Excerpt to read
As I committed to the House, the Government will today table an amendable motion for debate tomorrow. But I know Members across the House are genuinely worried that time is running out—that if the Government do not come back with a further meaningful vote, or they lose that vote, Parliament will not have time to make its voice heard on the next steps. I know too that Members across the House are deeply concerned by the effect of the current uncertainty on businesses. So today I want to reassure the House by making three further commitments. First, we will hold a second meaningful vote by Tuesday 12 March at the latest. Secondly, if the Government have not won a meaningful vote by Tuesday 12 March, then they will, in addition to their obligations to table a neutral, amendable motion under section 13 of the European Union (Withdrawal) Act 2018, table a motion to be voted on by Wednesday 13 March, at the latest, asking this House if it supports leaving the EU without a withdrawal agreement and a framework for a future relationship on 29 March. So the United Kingdom will only leave without a deal on 29 March if there is explicit consent in this House for that outcome.
Thirdly, if the House, having rejected leaving with the deal negotiated with the EU, then rejects leaving on 29 March without a withdrawal agreement and future framework, the Government will, on 14 March, bring forward a motion on whether Parliament wants to seek a short, limited extension to article 50, and, if the House votes for an extension, seek to agree that extension approved by the House with the EU and bring forward the necessary legislation to change the exit date commensurate with that extension. These commitments all fit the timescale set out in the private Member’s Bill in the name of the right hon. Member for Normanton, Pontefract and Castleford (Yvette Cooper). They are commitments I am making as Prime Minister, and I will stick by them, as I have previous commitments to make statements and table amendable motions by specific dates.

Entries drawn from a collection
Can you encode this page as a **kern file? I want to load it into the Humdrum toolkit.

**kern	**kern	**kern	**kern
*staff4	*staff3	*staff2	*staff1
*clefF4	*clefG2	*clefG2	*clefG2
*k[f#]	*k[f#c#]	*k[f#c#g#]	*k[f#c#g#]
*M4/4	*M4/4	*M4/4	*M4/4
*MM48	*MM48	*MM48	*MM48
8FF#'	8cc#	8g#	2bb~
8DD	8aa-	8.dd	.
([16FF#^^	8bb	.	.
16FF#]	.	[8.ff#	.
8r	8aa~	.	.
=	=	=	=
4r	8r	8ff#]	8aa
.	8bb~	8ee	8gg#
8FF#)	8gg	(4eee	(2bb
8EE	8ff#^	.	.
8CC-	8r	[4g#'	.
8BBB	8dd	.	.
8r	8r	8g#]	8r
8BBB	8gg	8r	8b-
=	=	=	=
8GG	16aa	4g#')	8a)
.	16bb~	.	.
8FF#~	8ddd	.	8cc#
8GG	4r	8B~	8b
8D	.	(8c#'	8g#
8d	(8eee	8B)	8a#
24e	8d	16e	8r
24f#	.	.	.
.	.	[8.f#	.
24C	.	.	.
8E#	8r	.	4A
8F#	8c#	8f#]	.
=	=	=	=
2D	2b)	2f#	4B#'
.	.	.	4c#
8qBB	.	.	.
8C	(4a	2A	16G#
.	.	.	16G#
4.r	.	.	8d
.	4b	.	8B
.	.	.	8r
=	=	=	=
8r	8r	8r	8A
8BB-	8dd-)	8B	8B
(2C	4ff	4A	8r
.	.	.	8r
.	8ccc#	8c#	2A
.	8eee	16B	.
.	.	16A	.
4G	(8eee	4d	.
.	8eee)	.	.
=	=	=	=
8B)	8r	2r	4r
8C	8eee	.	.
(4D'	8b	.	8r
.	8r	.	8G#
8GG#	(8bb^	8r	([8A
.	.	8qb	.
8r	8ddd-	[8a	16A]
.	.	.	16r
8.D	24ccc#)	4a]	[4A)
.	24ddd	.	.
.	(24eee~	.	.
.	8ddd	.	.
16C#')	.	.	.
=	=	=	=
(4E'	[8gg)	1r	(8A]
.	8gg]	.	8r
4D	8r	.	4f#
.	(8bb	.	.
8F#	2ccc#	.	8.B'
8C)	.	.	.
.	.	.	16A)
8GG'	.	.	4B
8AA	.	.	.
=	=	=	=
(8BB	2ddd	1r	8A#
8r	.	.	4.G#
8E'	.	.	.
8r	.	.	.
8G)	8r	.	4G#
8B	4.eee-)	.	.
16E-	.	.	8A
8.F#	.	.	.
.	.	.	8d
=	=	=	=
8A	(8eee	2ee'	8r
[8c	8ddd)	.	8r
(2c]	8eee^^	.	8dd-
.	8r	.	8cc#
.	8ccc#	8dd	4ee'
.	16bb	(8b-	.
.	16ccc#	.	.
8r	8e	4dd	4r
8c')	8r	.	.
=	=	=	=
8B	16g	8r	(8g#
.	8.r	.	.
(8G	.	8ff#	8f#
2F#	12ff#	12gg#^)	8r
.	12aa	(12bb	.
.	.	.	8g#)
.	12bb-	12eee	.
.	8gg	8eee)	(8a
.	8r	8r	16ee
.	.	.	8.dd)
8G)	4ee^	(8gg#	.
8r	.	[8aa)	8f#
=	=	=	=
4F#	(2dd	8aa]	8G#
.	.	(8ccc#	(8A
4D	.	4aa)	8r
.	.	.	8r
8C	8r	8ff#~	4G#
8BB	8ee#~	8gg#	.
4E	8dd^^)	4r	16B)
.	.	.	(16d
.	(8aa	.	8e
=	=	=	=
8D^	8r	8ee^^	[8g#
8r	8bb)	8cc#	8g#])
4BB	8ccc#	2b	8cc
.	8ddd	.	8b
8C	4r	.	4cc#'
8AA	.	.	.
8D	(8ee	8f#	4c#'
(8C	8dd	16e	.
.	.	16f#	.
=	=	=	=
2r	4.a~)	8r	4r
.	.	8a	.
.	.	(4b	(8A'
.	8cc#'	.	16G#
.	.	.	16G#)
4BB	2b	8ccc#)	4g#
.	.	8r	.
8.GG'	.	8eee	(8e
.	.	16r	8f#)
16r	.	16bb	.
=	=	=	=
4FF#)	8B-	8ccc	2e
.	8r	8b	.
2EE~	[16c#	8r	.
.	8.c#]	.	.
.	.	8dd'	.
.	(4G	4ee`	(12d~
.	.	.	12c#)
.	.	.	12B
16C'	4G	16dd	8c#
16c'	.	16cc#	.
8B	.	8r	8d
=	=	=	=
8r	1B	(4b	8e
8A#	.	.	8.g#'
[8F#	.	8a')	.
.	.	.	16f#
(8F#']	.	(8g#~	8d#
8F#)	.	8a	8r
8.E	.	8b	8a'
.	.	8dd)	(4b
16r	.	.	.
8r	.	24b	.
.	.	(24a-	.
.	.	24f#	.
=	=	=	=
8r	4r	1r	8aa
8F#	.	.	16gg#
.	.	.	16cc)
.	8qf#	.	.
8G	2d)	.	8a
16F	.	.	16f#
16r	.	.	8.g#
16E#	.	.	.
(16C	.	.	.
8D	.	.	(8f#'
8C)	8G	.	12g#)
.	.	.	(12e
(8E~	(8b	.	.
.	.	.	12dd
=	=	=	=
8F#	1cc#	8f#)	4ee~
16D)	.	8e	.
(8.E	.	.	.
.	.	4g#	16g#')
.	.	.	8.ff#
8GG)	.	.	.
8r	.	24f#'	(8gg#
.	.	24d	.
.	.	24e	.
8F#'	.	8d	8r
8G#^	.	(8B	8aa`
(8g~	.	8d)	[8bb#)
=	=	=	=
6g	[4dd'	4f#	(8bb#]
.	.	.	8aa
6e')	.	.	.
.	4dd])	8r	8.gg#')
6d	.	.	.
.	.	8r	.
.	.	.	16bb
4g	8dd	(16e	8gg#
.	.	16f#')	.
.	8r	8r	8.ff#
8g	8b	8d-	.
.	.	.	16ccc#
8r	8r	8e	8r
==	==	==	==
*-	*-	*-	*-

Task to carry out
Answer these questions about the statement on the meaningful vote, giving each answer on its own line with the matching letter.
(a) By what date at the latest will the second meaningful vote be held?
(b) On what date will the Government bring forward a motion on seeking a short, limited extension to article 50?
(c) Whose private Member's Bill sets out the timescale that these commitments fit?
The records bear no relation to the statement on the meaningful vote.

Task result
(a) Tuesday 12 March
(b) 14 March
(c) The right hon. Member for Normanton, Pontefract and Castleford (Yvette Cooper)